Arjen Teeuwissen

Personal information
- Full name: Arjen Gerald Teeuwissen
- Born: 29 March 1971 Mook en Middelaar, Netherlands
- Died: 29 May 2024 (aged 53) Zoersel, Belgium

Medal record
Equestrian
Representing the Netherlands
Olympic Games
| Silver medal – second place | 2000 Sydney | Team dressage |
European Championships
| Silver medal – second place | 1999 Arnhem | Team dressage |
| Silver medal – second place | 2001 Verden | Team dressage |
| Silver medal – second place | 2001 Verden | Individual dressage |
| Bronze medal – third place | 1999 Arnhem | Individual dressage |

= Arjen Teeuwissen =

Dutch equestrian (1971–2024)

Arjen Gerald Teeuwissen (29 March 1971 – 29 May 2024) was a Dutch equestrian, who won the silver medal in the Team Dressage event at the 2000 Summer Olympics in Sydney, Australia. He did so alongside Anky van Grunsven, Ellen Bontje, and Coby van Baalen.

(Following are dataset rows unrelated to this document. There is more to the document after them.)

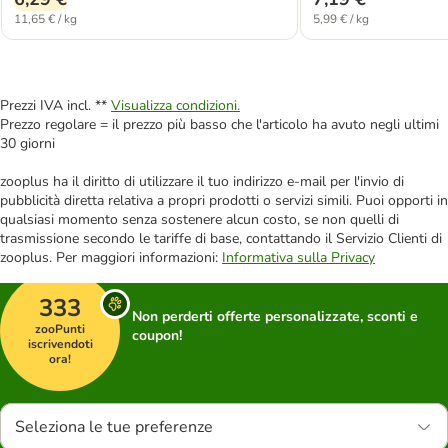
11,65 € / kg
5,99 € / kg
Prezzi IVA incl. **
Visualizza condizioni.
Prezzo regolare = il prezzo più basso che l'articolo ha avuto negli ultimi
30 giorni
zooplus ha il diritto di utilizzare il tuo indirizzo e-mail per l'invio di
pubblicità diretta relativa a propri prodotti o servizi simili. Puoi opporti in
qualsiasi momento senza sostenere alcun costo, se non quelli di
trasmissione secondo le tariffe di base, contattando il Servizio Clienti di
zooplus. Per maggiori informazioni:
Informativa sulla Privacy
333
Non perderti offerte personalizzate, sconti e
zooPunti
coupon!
iscrivendoti
ora!
Seleziona le tue preferenze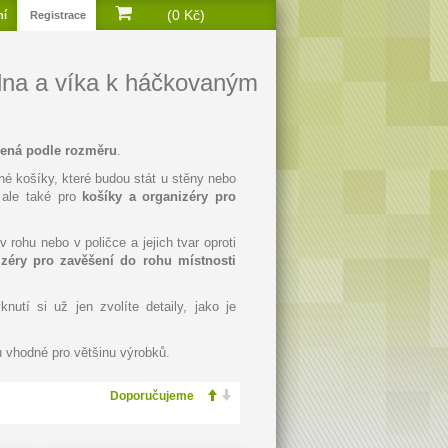
(0 Kč)
ní
Registrace
dna a víka k háčkovaným
lená podle rozměru
.
ané košíky, které budou stát u stěny nebo
, ale také pro
košíky a organizéry pro
rohu nebo v poličce a jejich tvar oproti
izéry pro zavěšení do rohu místnosti
knutí si už jen zvolíte detaily, jako je
 vhodné pro většinu výrobků.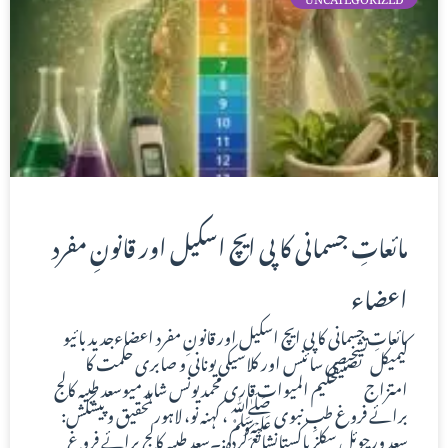
مائعاتِ جسمانی کا پی ایچ اسکیل اور قانونِ مفرد
اعضاء
مائعاتِ جسمانی کا پی ایچ اسکیل اور قانونِ مفرد اعضاءجدید بائیو
کیمیکل تشخیصی سائنس اور کلاسیکی یونانی و صابری حکمت کا
امتزاج تصنیفحکیم المیوات قاری محمد یونس شاہد میوسعد طبیہ کالج
برائے فروغ طبِ نبوی ﷺ، کہنہ نو، لاہور تحقیق و پیشکش:
سعد ورچوئل سکلزپاکستانشائع کردہ:۔سعد طبیہ کالج برائے فروغ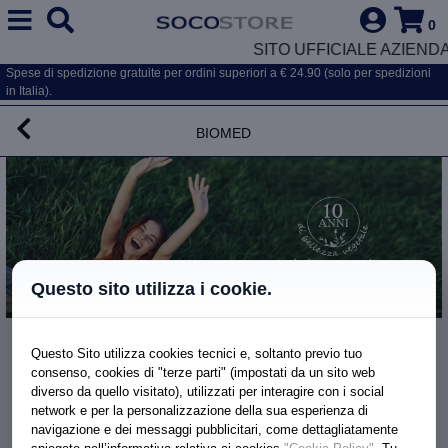
0
SITO UFFICIALE AZIEND
Spese di spedizione gratuite per ordini superiori a € 24.90 (solo per spedizioni
in Italia).
Biomed
Questo sito utilizza i cookie.
Forfora,sebo
Questo Sito utilizza cookies tecnici e, soltanto previo tuo
PURITY SHAMPOO VEGETALE ASTRINGENTE
consenso, cookies di "terze parti" (impostati da un sito web
diverso da quello visitato), utilizzati per interagire con i social
network e per la personalizzazione della sua esperienza di
€ 16.50
navigazione e dei messaggi pubblicitari, come dettagliatamente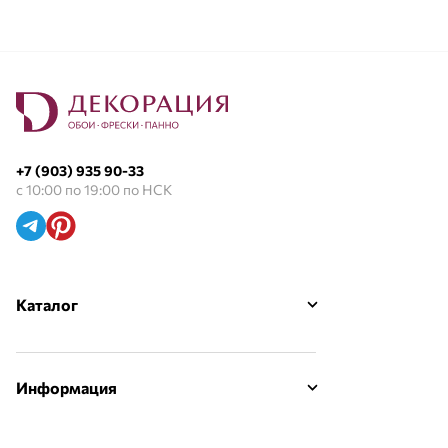
+7 (903) 935 90-33
с 10:00 по 19:00 по НСК
Каталог
Информация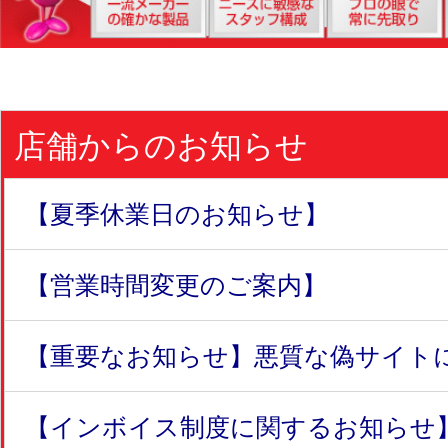
店舗からのお知らせ
【夏季休業日のお知らせ】
【営業時間変更のご案内】
【重要なお知らせ】悪質な偽サイトにつ
【インボイス制度に関するお知らせ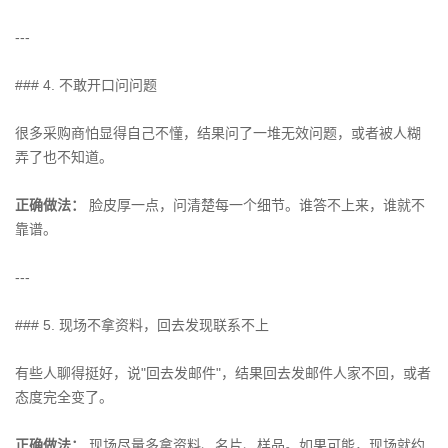
---
### 4. 不敢开口问问题
很多采购商怕显得自己不懂，结果问了一堆无效问题，或者被人糊
弄了也不知道。
正确做法：
脸皮厚一点，问清楚每一个细节。谁答不上来，谁就不
靠谱。
---
### 5. 现场不拿资料，回去发现联系不上
有些人聊得挺好，说"回去发邮件"，结果回去发邮件人家不回，或者
态度完全变了。
正确做法：
现场尽量多拿资料、名片、样品。如果可能，现场就约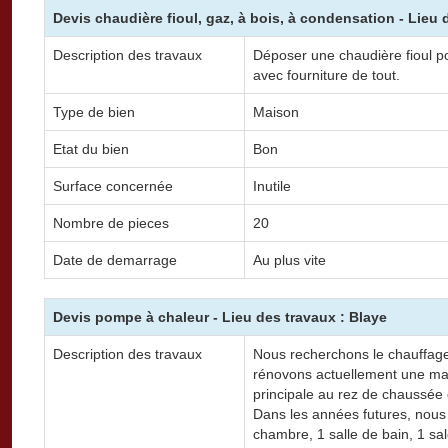
Devis chaudière fioul, gaz, à bois, à condensation - Lieu 
Description des travaux
Déposer une chaudière fioul pou
avec fourniture de tout.
Type de bien
Maison
Etat du bien
Bon
Surface concernée
Inutile
Nombre de pieces
20
Date de demarrage
Au plus vite
Devis pompe à chaleur - Lieu des travaux : Blaye
Description des travaux
Nous recherchons le chauffage 
rénovons actuellement une ma
principale au rez de chaussée e
Dans les années futures, nous
chambre, 1 salle de bain, 1 sa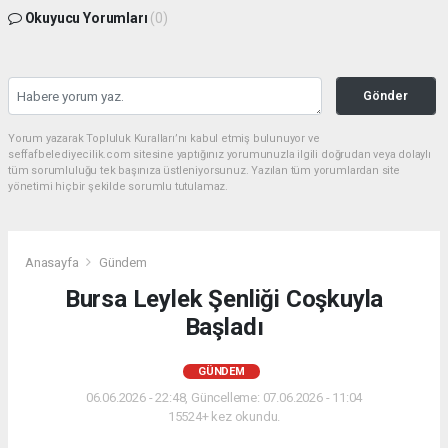
Okuyucu Yorumları
(0)
Gönder
Yorum yazarak Topluluk Kuralları’nı kabul etmiş bulunuyor ve
seffafbelediyecilik.com sitesine yaptığınız yorumunuzla ilgili doğrudan veya dolaylı
tüm sorumluluğu tek başınıza üstleniyorsunuz. Yazılan tüm yorumlardan site
yönetimi hiçbir şekilde sorumlu tutulamaz.
Anasayfa
Gündem
Bursa Leylek Şenliği Coşkuyla
Başladı
GÜNDEM
06.06.2026 - 22:48, Güncelleme: 07.06.2026 - 11:04
15524+ kez okundu.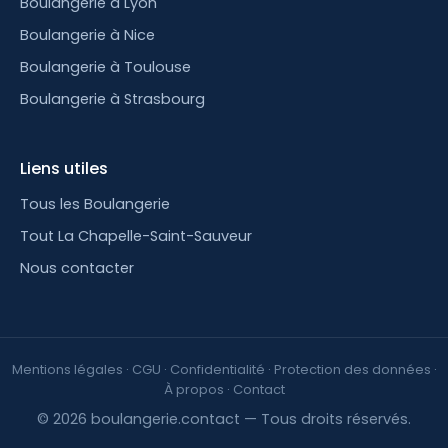
Boulangerie à Lyon
Boulangerie à Nice
Boulangerie à Toulouse
Boulangerie à Strasbourg
Liens utiles
Tous les Boulangerie
Tout La Chapelle-Saint-Sauveur
Nous contacter
Mentions légales
·
CGU
·
Confidentialité
·
Protection des données
·
À propos
·
Contact
© 2026 boulangerie.contact — Tous droits réservés.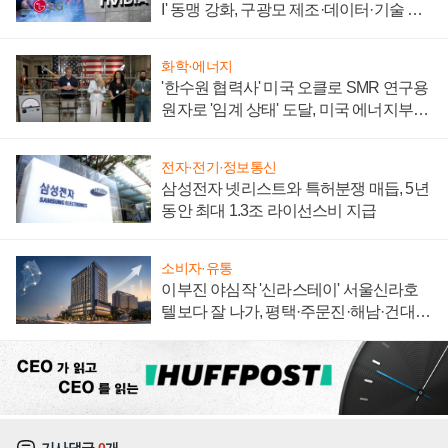
I' 동맹 강화, 구광모 제조·데이터·기술 결
집해 종합 로보틱스 기업으로
화학·에너지
'한수원 협력사' 미국 오클로 SMR 연구용
원자로 '임계 상태' 도달, 미국 에너지부
"중요한 이정표"
전자·전기·정보통신
삼성전자 넷리스트와 특허분쟁 매듭, 5년
동안 최대 1.3조 라이선스비 지급
소비자·유통
이부진 야심작 '신라스테이' 서울신라호
텔보다 잘 나가, 평택·주문진·해남·건대로
성장판 더 넓힌다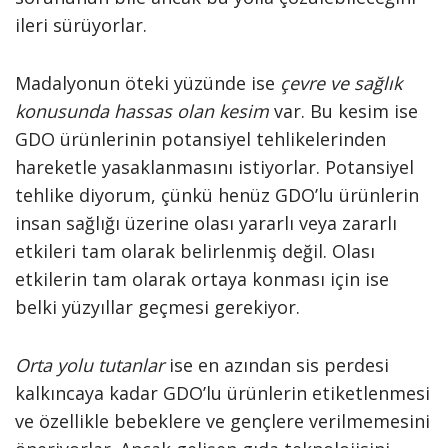
ileri sürüyorlar.
Madalyonun öteki yüzünde ise
çevre ve sağlık
konusunda hassas olan kesim
var. Bu kesim ise
GDO ürünlerinin potansiyel tehlikelerinden
hareketle yasaklanmasını istiyorlar. Potansiyel
tehlike diyorum, çünkü henüz GDO’lu ürünlerin
insan sağlığı üzerine olası yararlı veya zararlı
etkileri tam olarak belirlenmiş değil. Olası
etkilerin tam olarak ortaya konması için ise
belki yüzyıllar geçmesi gerekiyor.
Orta yolu tutanlar
ise en azından sis perdesi
kalkıncaya kadar GDO’lu ürünlerin etiketlenmesi
ve özellikle bebeklere ve gençlere verilmemesini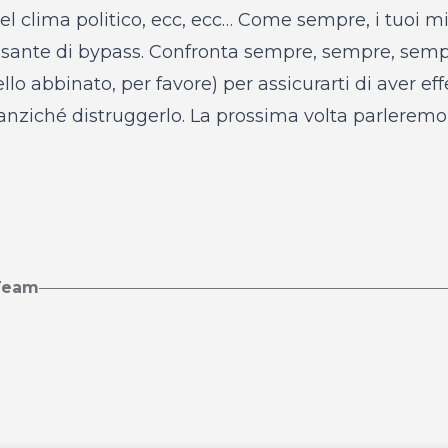
el clima politico, ecc, ecc… Come sempre, i tuoi mi
ulsante di bypass. Confronta sempre, sempre, semp
llo abbinato, per favore) per assicurarti di aver e
 anziché distruggerlo. La prossima volta parleremo
 Team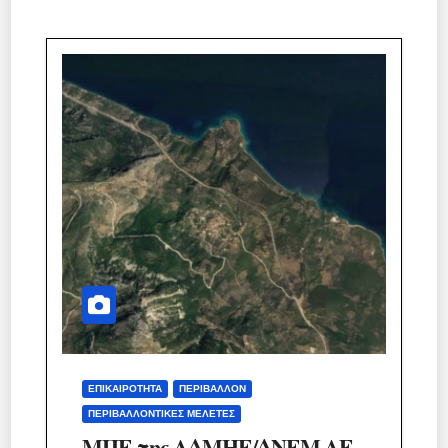
ΕΠΙΚΑΙΡΌΤΗΤΑ
ΠΕΡΙΒΆΛΛΟΝ
ΠΕΡΙΒΑΛΛΟΝΤΙΚΈΣ ΜΕΛΈΤΕΣ
ΜΠΕ της ΑΔΜΗΕ/ΔΝΕΜ ΑΕ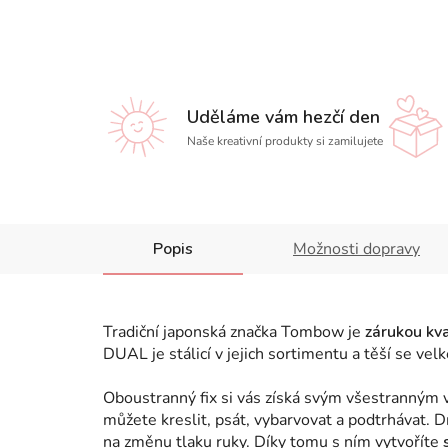
Uděláme vám hezčí den
Naše kreativní produkty si zamilujete
Popis
Možnosti dopravy
Tradiční japonská značka Tombow je
zárukou kva
DUAL je stálicí v jejich sortimentu a těší se ve
Oboustranný fix si vás získá svým všestranným v
můžete kreslit, psát, vybarvovat a podtrhávat.
na změnu tlaku ruky. Díky tomu s ním vytvoříte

Teeuwissen was one of eight LGBT Olympians, who were also equestrians at the 2000 Olympic Games. At the medal ceremony of the team dressage, the three men of the twelve who were awarded medals were all gay men, Robert Dover and Guenter Seidel (both USA, bronze) and Teeuwissen. He died in Zoersel, Belgium on 29 May 2024, aged 53.